The proposed rule would strengthen water quality standards for most of the water quality criteria it includes updates for.
“The majority of these get more stringent,” Legislative Rule-Making Review Committee co-Chairman Geoff Foster, R-Putnam, said in defense of the proposed rule. “ … If you vote against the rule, you’re very specifically voting to go back to how we’re currently under, which is a less stringent standard.”
The rule weakens standards for DDT, benzo[k]fluoranthene (a suspected human carcinogen found in coal tar and coal and oil combustion emissions), chrysene (a suspected human carcinogen and kind of hydrocarbon found in coal tar), gamma-Hexachlorocyclohexane (an insecticide whose technical-grade production was banned in 1976) and methyl bromide (a highly toxic fumigant and pesticide).
The West Virginia Rivers Coalition and other water quality advocates have objected to weakening any water quality standards, arguing that there is no need to weaken water quality standards given current industry compliance and high state cancer rates. The Rivers Coalition has also argued that the rule change would reduce public transparency and participation by eliminating legislative review of site-specific permits.
The West Virginia Manufacturers Association has said the current human health criteria are flawed, requiring site-specific corrections.
Mandirola has called the rule a compromise between industry and environmentalists on a work group formed to consider human health criteria updates.
The Senate approved the rules bundle containing the measure in a 26-8 vote on Jan. 31.
If a company thinks the data used to develop bioaccumulation factors in EPA criteria doesn’t apply to a specific waterway, they can present a study to the DEP making a case for a revised permit limit.
The proposed rule specifies that bioaccumulation factors may be evaluated on a case-by-case basis as part of the water pollution control permitting process or by petition to the DEP.
Bioaccumulation is the increase of pollutant concentrations in aquatic organisms and was a factor incorporated by the EPA into its 2015 updates of nationally recommended criteria.
The EPA provides recommendations for human health criteria for states to consider when adopting criteria into their water quality standards.
An updated fish consumption rate, body weight and drinking water intake are other factors the EPA considered in its 2015 updates.
The EPA allows states to modify its criteria to reflect site-specific conditions or adopt different criteria based on other scientifically defensible methods, subject to agency review.
Mandirola has said the proposed rule change was designed to cut down on the length of time it takes for changes to site-specific permits.
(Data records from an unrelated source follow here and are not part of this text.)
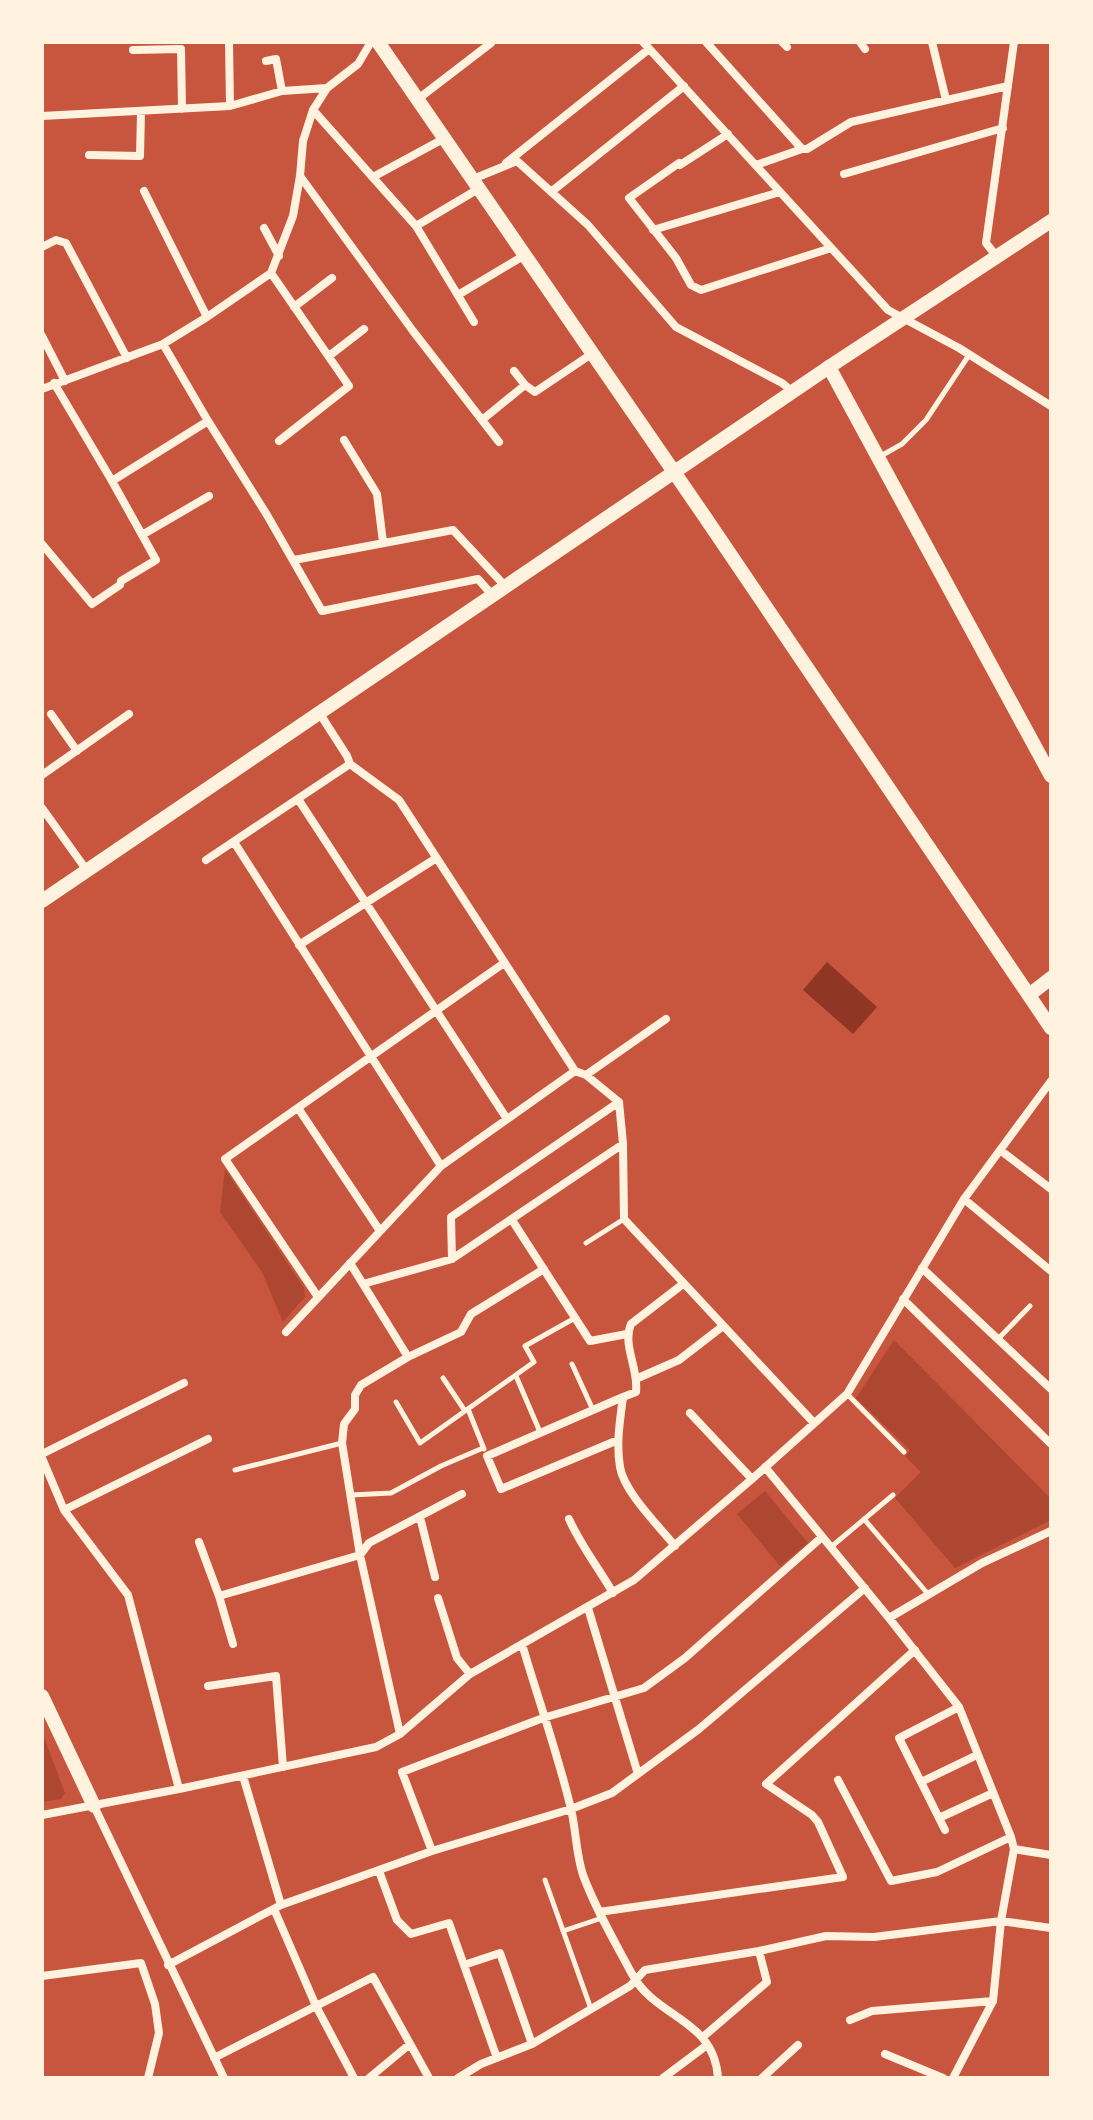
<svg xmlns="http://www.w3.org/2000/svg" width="1093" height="2120" viewBox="0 0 1093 2120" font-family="'DM Sans',sans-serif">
  <rect width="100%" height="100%" fill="#c8553d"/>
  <path fill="#ae4732" d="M 225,1169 L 304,1288 L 305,1297 L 283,1322 L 262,1272 L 220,1212 Z
    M 894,1340 L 1051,1499 L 1051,1520 L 955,1568 L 895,1498 L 921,1472 L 905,1456 L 910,1450 L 856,1398 Z
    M 765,1491 L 808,1543 L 780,1566 L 737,1514 Z
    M 42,1732 L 65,1793 L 61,1799 L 42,1802 Z"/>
  <path fill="#8f3625" d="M 827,962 L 877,1007 L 853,1034 L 803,990 Z"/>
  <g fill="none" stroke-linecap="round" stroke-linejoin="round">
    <path stroke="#fff3e0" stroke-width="5" d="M 879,457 L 902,444 L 926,420 L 969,355
      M 586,1243 L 624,1219
      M 998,1339 L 1030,1306
      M 572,1364 L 593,1410
      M 516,1376 L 540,1432
      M 443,1378 L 465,1411
      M 847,1394 L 904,1452
      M 396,1402 L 420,1443 L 534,1362 L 525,1346 L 575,1318
      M 468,1409 L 484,1449
      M 235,1470 L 342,1443
      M 351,1495 L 391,1493 L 441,1466 L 483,1448
      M 864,1519 L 928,1594
      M 831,1547 L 893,1495
      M 545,1880 L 591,2009
      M 563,1931 L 602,1918"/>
    <path stroke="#fff3e0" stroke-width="8" d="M 229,42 L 230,106
      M 643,42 L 888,310 L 959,348 L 1051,406
      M 706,42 L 802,149 L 756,165
      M 782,42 L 787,47
      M 860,42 L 865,49
      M 932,42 L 946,100
      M 133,50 L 181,49 L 182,109
      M 266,61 L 276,59 L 282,91
      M 418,99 L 491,43
      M 313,110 L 416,226 L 474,322
      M 42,116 L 230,106 L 282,91 L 327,88 L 358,64 L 371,42
      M 728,134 L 680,165 L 679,163 L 629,198 L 676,258 L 691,285 L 701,290 L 831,248
      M 802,149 L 807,149 L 851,122 L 1008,86
      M 89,155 L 140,156 L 141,112
      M 506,163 L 649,49
      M 844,174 L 1003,128
      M 300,176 L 413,331 L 499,442
      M 373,177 L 445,138
      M 473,179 L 517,161 L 588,225 L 676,327 L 782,383 L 793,392
      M 144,191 L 207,317
      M 551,192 L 684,86
      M 416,226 L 480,188
      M 264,228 L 279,256
      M 653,230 L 780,192
      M 42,247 L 56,240 L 66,243 L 127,358
      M 997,257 L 986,243 L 1014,42
      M 271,273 L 349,386 L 279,441
      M 458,295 L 525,255
      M 294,307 L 332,278
      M 42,336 L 65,381
      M 329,356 L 364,329
      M 514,371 L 525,385
      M 54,383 L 112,481 L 208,421 L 163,344
      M 42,389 L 163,344 L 207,317 L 271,273 L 293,216 L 300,176 L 303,141 L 313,110 L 327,88
      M 482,420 L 525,385 L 535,392 L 593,353
      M 208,421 L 267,515 L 322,611 L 478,579 L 493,596
      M 344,440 L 377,494 L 383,542
      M 142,535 L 209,496
      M 42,544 L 92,604 L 120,585 L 121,581 L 156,560 L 112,481
      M 294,560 L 453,530 L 506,587
      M 51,714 L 77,751
      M 42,775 L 129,714
      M 298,799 L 507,1119
      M 42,808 L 88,872
      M 234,842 L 441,1166
      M 206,860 L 350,764
      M 299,945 L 435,859
      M 575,1071 L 586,1075 L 619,1102 L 623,1144 L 624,1219 L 814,1423
      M 586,1075 L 666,1019
      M 298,1108 L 380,1231
      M 1000,1150 L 1051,1189
      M 964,1199 L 1051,1271
      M 512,1220 L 590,1341 L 627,1334
      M 452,1259 L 451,1217 L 619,1102
      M 350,1263 L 408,1357 L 361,1385 L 355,1395 L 355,1409 L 344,1424 L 342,1443 L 360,1555 L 400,1734
      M 922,1268 L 1051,1389
      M 363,1284 L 452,1259 L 623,1144
      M 318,1297 L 225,1159 L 504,963
      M 903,1299 L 1051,1444
      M 286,1332 L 441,1166 L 575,1071 L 399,800 L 350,764 L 347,756 L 320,714
      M 408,1357 L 461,1332 L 471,1314 L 544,1269
      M 638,1378 L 679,1360 L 723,1326
      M 690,1413 L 752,1479
      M 618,1440 L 501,1489 L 487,1456 L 623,1397
      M 42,1454 L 184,1383
      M 42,1458 L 64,1510 L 128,1595 L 179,1789
      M 765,1467 L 889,1618 L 982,1563 L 1051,1531
      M 64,1510 L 208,1439
      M 420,1517 L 435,1577
      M 569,1519 C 581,1546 598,1567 613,1593
      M 199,1542 L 219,1596
      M 675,1546 C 659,1526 624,1492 620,1467 C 616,1444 620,1420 623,1397 L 636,1392 C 639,1369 622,1345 631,1324 L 683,1284
      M 438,1598 L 457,1658 L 470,1674
      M 588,1608 L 638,1774
      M 889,1618 L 959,1707 L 1011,1837
      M 233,1644 L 219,1596 L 360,1555 L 369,1543 L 462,1494
      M 522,1644 C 538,1699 558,1754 571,1809 C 576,1830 576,1854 583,1875 C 596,1910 615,1942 632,1974 C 656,2019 714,2018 718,2078
      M 208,1686 L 276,1676 L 283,1767
      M 243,1776 L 281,1905
      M 838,1780 L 891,1881 L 937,1872 L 1011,1837 L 1014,1849
      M 921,1782 L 977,1755
      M 94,1806 L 224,2078
      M 42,1815 L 179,1789 L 376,1747 L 400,1734 L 470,1674 L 634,1580 L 752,1479 L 847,1394 L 964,1199 L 1051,1081
      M 939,1818 L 993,1793
      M 945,1830 L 899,1738 L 959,1707
      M 432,1851 L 402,1772 L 543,1718 L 644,1688 L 685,1658 L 822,1537
      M 379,1871 L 397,1920 L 411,1934 L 449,1923 L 497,2058
      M 274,1909 L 316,2006 L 354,2078
      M 599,1912 L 843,1877 L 818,1822 L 812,1815 L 766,1784 L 915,1650
      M 168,1965 L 281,1905 L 432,1851 L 571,1809 L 612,1793 L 699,1729 L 865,1588
      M 464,1965 L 500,1953 L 532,2044
      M 42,1976 L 141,1963 L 155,2004 L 159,2033 L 148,2078
      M 850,2020 L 872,2011 L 993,2001
      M 704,2036 L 767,1982 L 759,1951
      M 885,2054 L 943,2078
      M 214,2058 L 373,1977 L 429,2078
      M 369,2078 L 410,2044
      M 458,2078 L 481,2064 L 532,2044 L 630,1986 L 645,1970 L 759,1951 L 826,1936 L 874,1937 L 1001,1921 L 1051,1928
      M 663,2078 L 707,2045
      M 762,2078 L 798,2045
      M 953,2078 L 993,2001 L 1001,1921 L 1014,1849 L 1051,1855"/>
    <path stroke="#fff3e0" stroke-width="14" d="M 378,42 L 705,517 L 1051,1028
      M 829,367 L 1051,776
      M 1029,995 L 1051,978
      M 42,1696 L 94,1806"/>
    <path stroke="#fff3e0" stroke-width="14" d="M 42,901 L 829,367 L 1051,221"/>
  </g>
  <rect width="1093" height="2120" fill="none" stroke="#fff3e0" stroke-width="88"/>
</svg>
“We are not giving up complete control of water quality,” said Delegate Clay Riley, R-Harrison, noting in part that the Legislature is not giving up oversight of statewide water quality criteria.
The DEP noted in its response to comments made by the Rivers Coalition on the proposed rule last year that case-by-case evaluations made by applicants pursuant to the rule change could apply statewide, not just to specific sites.
But the rule was amended to note that the rule change eliminating legislator review of human health criteria permit limits applies only to site-specific permits.
Delegate Ed Evans, D-McDowell, said that deficient water infrastructure in his district consisting of straight pipes and mine-polluted aquifers makes his constituents especially vulnerable to any weakened water quality standards.
“The water down our way is bad, to be kind,” Evans said. “Don’t add anything else to it.”